Cincinnati Chef Owen Maass Aims to Update Bel Lago

Beth Stallings

Owen Maass wasn't looking for a new job. He had a good gig at Cumin Eclectic Cuisine in Cincinnati. But the chance to redefine the food at Bel Lago Waterfront Dining was a challenge Maass, who's worked at Aquavit in New York City and Tru in Chicago, couldn't resist. He's not holding back when it comes to food, either. In the five months he's been executive chef at Bel Lago, Maass has stripped the menu of its safety dishes and added simple, creative touches.

Where did you start with menu changes?

You begin with proteins that everybody knows. I took proteins currently on the menu, and I kind of spun them a little bit. [The menu] had to change so much because it was so dated. We raised the bar on every ingredient that we use.

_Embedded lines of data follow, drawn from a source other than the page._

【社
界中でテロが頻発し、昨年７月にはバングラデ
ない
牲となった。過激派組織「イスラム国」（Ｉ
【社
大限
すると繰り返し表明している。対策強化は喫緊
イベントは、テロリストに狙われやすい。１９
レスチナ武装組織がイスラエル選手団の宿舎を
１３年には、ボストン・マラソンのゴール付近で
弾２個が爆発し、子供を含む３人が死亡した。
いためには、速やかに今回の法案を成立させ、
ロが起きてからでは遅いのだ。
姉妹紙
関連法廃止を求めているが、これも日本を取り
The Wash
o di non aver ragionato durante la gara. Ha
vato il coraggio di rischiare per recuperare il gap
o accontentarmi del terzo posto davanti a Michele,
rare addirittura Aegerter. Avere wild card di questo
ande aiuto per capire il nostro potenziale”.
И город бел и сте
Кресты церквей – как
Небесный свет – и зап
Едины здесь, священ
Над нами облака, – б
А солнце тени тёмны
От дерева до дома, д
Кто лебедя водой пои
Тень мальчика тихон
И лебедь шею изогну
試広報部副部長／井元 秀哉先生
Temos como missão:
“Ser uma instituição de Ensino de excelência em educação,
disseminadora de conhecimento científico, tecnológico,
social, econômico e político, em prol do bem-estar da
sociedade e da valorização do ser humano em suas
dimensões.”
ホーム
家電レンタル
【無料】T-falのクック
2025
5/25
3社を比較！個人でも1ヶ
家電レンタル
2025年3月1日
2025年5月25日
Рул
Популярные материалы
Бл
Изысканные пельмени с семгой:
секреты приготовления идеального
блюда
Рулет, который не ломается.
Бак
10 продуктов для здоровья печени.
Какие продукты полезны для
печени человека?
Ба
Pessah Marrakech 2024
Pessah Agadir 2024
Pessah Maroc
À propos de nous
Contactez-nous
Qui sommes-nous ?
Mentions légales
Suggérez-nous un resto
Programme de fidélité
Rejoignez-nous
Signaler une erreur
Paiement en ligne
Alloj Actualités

I read that you love using wood fire.

Yes, I love wood fire. That's one of the reasons I pulled pizza off the menu. We have this $60,000 oven, and you just cook pizza in it. It's like owning a Ferrari, and you pull it to the end of your driveway and back it up. [Now the oven is] a station off the menu. A lot of items are prepped in it and roasted in it. There's something magic about the oven. You can't add that flavor-it just happens.

What should Columbus diners know about your cooking style?

I believe in no-rules good food. I'm American; I'm a mix of everything. And that's the way I cook. If it's Korean food, I want to find the best Korean thing I can possibly get, and I want to make it amazing and understandable. So somebody can trust me to make something for them that they are going to enjoy. That's the big thing we're dealing with right now is customers trusting us. Everything we're doing now is about gaining trust.